The use of Marginal Structural Models can be an alternative to G-estimation. Marginal Structural Models and Causal Inference in Epidemiology (Epidemiology 2000;11(5):550-60) introduces a class of causal models that allow for improved adjustment for confounding in situations of time-dependent confounding. MSMs have two major advantages over G-estimation. Even if it is useful for survival time outcomes, continuous measured outcomes and Poisson count outcomes, logistic G-estimation cannot be conveniently used to estimate the effect of treatment on dichotomous outcomes unless the outcome is rare. The second major advantage of MSMs is that they resemble standard models, whereas G-estimation does not (see Marginal Structural Models to Estimate the Causal Effect of Zidovudine on the Survival of HIV-Positive Men. Epidemiology 2000;11(5):561-70).
Effect of highly active antiretroviral therapy on time to acquired immunodeficiency syndrome or death using marginal structural models (Am J Epidemiol. 2003;158(7):687-94) provides a clear example in which standard Cox analysis failed to detect a clinically meaningful net benefit of treatment because it does not appropriately adjust for time-dependent covariates that are simultaneously confounders and intermediate variables. This net benefit was shown using a marginal structural survival model. In Time-dependent propensity score and collider-stratification bias: an example of beta2-agonist use and the risk of coronary heart disease (Eur J Epidemiol. 2013;28(4):291-9), various methods to control for time-dependent confounding are compared in an empirical study on the association between inhaled beta-2-agonists and the risk of coronary heart disease. MSMs resulted in slightly reduced associations compared to standard Cox-regression.

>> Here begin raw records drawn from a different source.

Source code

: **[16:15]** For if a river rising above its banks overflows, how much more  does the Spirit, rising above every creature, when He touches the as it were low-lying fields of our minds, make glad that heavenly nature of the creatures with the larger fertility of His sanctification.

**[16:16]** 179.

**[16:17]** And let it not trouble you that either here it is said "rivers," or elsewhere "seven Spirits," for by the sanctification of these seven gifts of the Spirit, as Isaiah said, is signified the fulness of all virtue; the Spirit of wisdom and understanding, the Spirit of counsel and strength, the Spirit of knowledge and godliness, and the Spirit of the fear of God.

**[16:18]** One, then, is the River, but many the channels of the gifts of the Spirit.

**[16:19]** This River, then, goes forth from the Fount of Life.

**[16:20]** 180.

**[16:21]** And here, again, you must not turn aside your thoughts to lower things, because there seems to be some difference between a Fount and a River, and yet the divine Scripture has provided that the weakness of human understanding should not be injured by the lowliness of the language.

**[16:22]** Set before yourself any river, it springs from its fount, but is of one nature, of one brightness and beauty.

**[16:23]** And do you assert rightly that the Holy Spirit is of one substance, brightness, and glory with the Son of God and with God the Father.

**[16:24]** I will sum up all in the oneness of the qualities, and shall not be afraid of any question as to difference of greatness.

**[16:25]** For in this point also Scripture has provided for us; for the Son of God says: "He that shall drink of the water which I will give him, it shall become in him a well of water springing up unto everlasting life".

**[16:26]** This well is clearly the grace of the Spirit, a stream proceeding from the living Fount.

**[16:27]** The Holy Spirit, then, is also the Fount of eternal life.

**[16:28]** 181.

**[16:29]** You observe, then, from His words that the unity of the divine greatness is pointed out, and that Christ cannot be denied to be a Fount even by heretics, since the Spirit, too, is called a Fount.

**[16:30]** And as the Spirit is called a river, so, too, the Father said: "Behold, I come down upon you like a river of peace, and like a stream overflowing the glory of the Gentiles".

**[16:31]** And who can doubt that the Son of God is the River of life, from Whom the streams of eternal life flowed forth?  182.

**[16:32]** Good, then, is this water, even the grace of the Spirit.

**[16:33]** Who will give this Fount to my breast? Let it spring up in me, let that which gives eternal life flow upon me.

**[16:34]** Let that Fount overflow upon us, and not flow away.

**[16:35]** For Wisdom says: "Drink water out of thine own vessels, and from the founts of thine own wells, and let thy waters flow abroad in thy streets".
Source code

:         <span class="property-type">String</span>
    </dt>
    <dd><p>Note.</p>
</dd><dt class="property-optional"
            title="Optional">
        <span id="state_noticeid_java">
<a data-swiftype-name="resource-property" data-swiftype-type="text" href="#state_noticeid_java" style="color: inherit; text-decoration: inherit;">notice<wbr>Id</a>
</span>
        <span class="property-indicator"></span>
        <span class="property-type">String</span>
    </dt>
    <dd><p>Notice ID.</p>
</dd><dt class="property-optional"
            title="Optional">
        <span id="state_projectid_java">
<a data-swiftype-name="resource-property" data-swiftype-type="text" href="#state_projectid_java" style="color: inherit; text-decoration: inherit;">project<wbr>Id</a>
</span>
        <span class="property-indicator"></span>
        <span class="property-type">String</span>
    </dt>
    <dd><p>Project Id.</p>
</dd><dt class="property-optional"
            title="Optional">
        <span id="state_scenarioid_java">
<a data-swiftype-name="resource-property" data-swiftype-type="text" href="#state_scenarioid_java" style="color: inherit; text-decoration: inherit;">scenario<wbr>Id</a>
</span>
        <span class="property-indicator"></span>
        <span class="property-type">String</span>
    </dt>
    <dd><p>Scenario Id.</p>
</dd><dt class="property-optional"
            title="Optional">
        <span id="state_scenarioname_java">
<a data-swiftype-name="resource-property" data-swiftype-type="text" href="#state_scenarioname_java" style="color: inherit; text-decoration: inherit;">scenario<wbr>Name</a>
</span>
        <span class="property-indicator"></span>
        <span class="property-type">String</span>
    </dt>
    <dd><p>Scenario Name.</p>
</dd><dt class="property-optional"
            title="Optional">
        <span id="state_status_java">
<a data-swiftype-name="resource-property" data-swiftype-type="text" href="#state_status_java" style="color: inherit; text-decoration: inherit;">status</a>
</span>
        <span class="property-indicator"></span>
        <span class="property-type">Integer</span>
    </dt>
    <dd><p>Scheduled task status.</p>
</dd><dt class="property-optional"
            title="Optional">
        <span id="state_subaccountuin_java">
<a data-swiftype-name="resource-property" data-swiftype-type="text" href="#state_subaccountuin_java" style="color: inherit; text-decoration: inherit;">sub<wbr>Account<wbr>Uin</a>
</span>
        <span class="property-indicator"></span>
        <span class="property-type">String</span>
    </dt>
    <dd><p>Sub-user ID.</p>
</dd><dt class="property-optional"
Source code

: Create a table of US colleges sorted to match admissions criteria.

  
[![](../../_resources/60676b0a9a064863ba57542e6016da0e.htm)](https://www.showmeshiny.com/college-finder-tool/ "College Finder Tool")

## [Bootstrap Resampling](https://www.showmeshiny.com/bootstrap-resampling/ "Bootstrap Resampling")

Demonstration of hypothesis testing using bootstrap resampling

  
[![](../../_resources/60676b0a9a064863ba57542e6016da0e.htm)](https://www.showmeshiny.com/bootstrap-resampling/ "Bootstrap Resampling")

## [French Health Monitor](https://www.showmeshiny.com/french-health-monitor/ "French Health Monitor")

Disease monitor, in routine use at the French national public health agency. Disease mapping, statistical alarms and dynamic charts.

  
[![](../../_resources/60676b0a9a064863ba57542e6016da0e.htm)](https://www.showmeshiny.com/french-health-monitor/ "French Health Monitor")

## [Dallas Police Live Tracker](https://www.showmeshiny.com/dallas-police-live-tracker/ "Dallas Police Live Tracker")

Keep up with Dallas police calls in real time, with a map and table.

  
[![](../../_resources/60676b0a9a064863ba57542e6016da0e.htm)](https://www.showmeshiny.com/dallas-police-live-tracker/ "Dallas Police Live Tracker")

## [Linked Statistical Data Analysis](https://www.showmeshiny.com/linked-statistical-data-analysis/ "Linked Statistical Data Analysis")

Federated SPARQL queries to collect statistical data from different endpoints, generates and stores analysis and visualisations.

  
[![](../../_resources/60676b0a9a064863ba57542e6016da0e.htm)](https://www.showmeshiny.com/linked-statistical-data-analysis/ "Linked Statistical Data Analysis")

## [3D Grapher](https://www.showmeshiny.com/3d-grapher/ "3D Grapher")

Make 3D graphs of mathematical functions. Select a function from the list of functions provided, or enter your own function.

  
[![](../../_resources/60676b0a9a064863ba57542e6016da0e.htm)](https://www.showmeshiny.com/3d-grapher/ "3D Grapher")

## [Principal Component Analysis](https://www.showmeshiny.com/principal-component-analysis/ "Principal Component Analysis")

126.96.36.199. The trend-in-trend design
The Trend-in-trend Research Design for Causal Inference (Epidemiology 2017;28(4):529-36) presents a semi-ecological design, whereby trends in exposure and in outcome rates are compared in subsets of the population that have different rates of uptake for the drug in question. These subsets are identified through PS modelling. There is a formal framework for transforming the observed trends into an effect estimate. Simulation and empirical studies showed the design to be less statistically efficient than a cohort study, but more resistant to confounding. The trend-in-trend method may be useful in settings where there is a strong time trend in exposure, such as a newly approved drug.